Work required: Repeat each entry exactly, but do not carry over the pictures.

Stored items
○ ○ ○ ○ ○

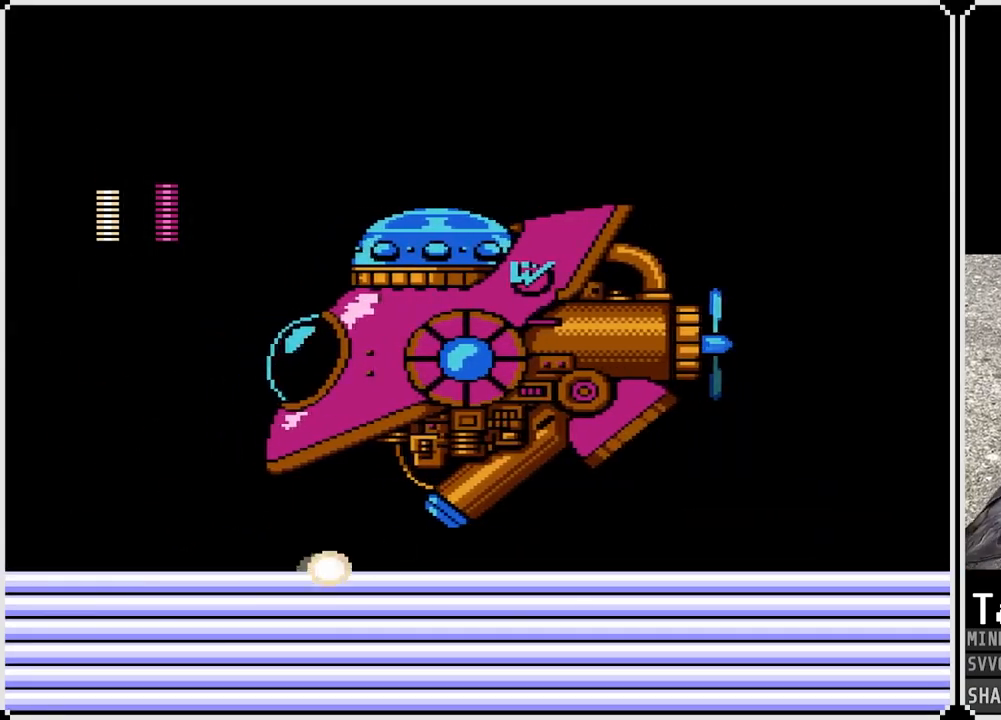
{"dt_ms": 500, "buttons": [], "left_stick": "center", "right_stick": "center", "events": [[100, "SQUARE", "down"], [200, "CROSS", "up"], [200, "SQUARE", "up"], [267, "CROSS", "down"], [267, "SQUARE", "down"], [333, "CROSS", "up"], [333, "SQUARE", "up"], [383, "DPAD_RIGHT", "up"]]}
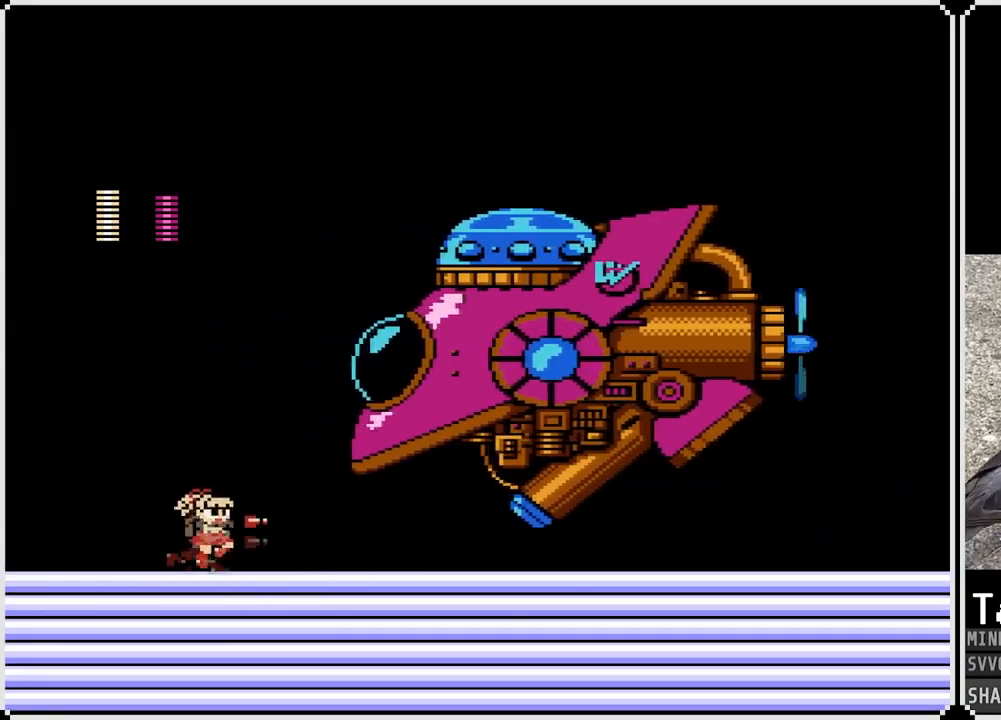
{"dt_ms": 1000, "buttons": ["DPAD_LEFT"], "left_stick": "center", "right_stick": "center", "events": [[250, "CROSS", "down"], [367, "DPAD_RIGHT", "down"], [517, "SQUARE", "down"], [600, "CROSS", "up"], [600, "SQUARE", "up"], [650, "CROSS", "down"], [667, "SQUARE", "down"], [850, "CROSS", "up"], [850, "SQUARE", "up"], [883, "DPAD_RIGHT", "up"], [950, "DPAD_LEFT", "down"]]}
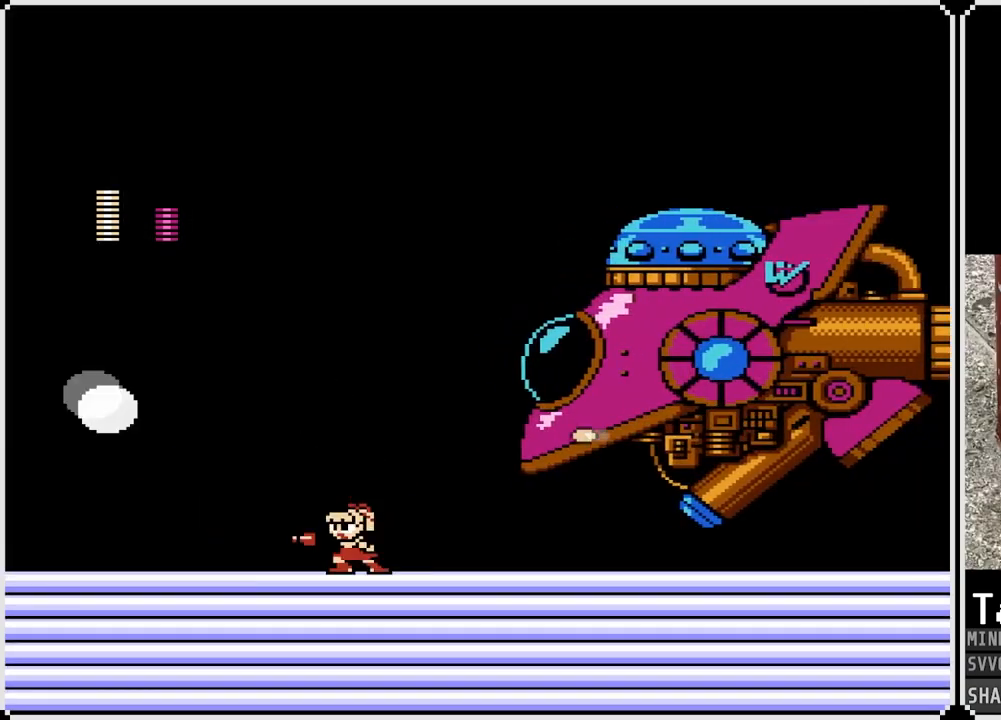
{"dt_ms": 500, "buttons": ["CROSS", "DPAD_RIGHT"], "left_stick": "center", "right_stick": "center", "events": [[350, "CROSS", "down"], [483, "DPAD_LEFT", "up"], [500, "DPAD_RIGHT", "down"]]}
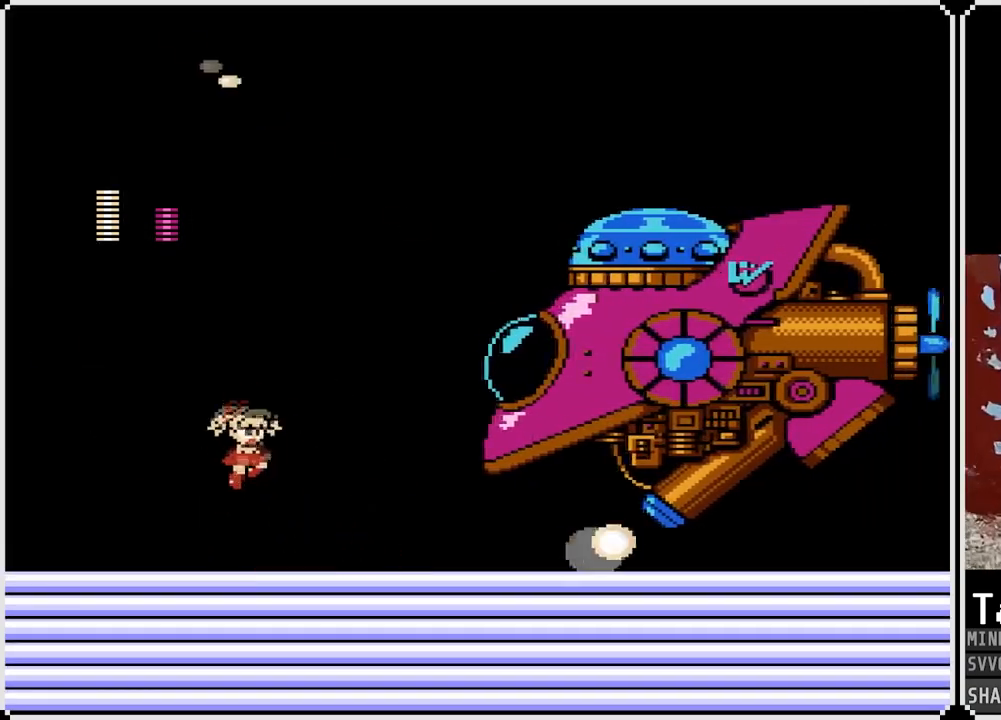
{"dt_ms": 1000, "buttons": ["DPAD_LEFT"], "left_stick": "center", "right_stick": "center", "events": [[117, "SQUARE", "down"], [200, "SQUARE", "up"], [250, "SQUARE", "down"], [283, "DPAD_RIGHT", "up"], [317, "SQUARE", "up"], [333, "CROSS", "up"], [517, "DPAD_LEFT", "down"]]}
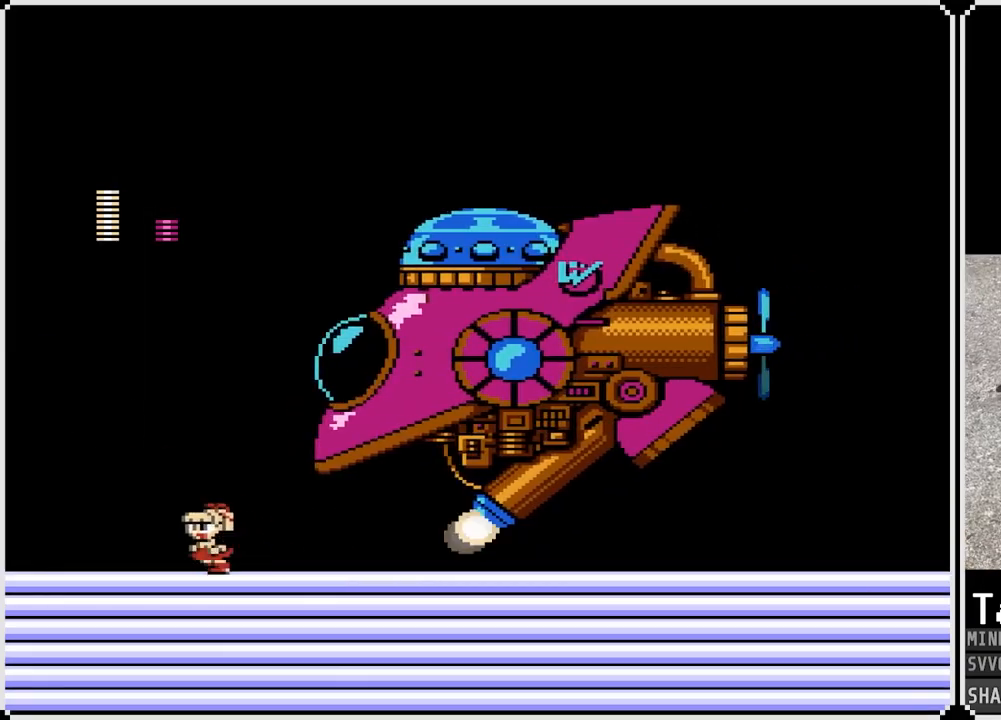
{"dt_ms": 500, "buttons": ["SQUARE"], "left_stick": "center", "right_stick": "center", "events": [[50, "CROSS", "down"], [283, "DPAD_LEFT", "up"], [283, "DPAD_RIGHT", "down"], [350, "SQUARE", "down"], [433, "CROSS", "up"], [433, "DPAD_RIGHT", "up"]]}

○ ○ ○ ○ ○

Solution to this exercise:
{"dt_ms": 500, "buttons": [], "left_stick": "center", "right_stick": "center", "events": [[100, "SQUARE", "down"], [200, "CROSS", "up"], [200, "SQUARE", "up"], [267, "CROSS", "down"], [267, "SQUARE", "down"], [333, "CROSS", "up"], [333, "SQUARE", "up"], [383, "DPAD_RIGHT", "up"]]}
{"dt_ms": 1000, "buttons": ["DPAD_LEFT"], "left_stick": "center", "right_stick": "center", "events": [[250, "CROSS", "down"], [367, "DPAD_RIGHT", "down"], [517, "SQUARE", "down"], [600, "CROSS", "up"], [600, "SQUARE", "up"], [650, "CROSS", "down"], [667, "SQUARE", "down"], [850, "CROSS", "up"], [850, "SQUARE", "up"], [883, "DPAD_RIGHT", "up"], [950, "DPAD_LEFT", "down"]]}
{"dt_ms": 500, "buttons": ["CROSS", "DPAD_RIGHT"], "left_stick": "center", "right_stick": "center", "events": [[350, "CROSS", "down"], [483, "DPAD_LEFT", "up"], [500, "DPAD_RIGHT", "down"]]}
{"dt_ms": 1000, "buttons": ["DPAD_LEFT"], "left_stick": "center", "right_stick": "center", "events": [[117, "SQUARE", "down"], [200, "SQUARE", "up"], [250, "SQUARE", "down"], [283, "DPAD_RIGHT", "up"], [317, "SQUARE", "up"], [333, "CROSS", "up"], [517, "DPAD_LEFT", "down"]]}
{"dt_ms": 500, "buttons": ["SQUARE"], "left_stick": "center", "right_stick": "center", "events": [[50, "CROSS", "down"], [283, "DPAD_LEFT", "up"], [283, "DPAD_RIGHT", "down"], [350, "SQUARE", "down"], [433, "CROSS", "up"], [433, "DPAD_RIGHT", "up"]]}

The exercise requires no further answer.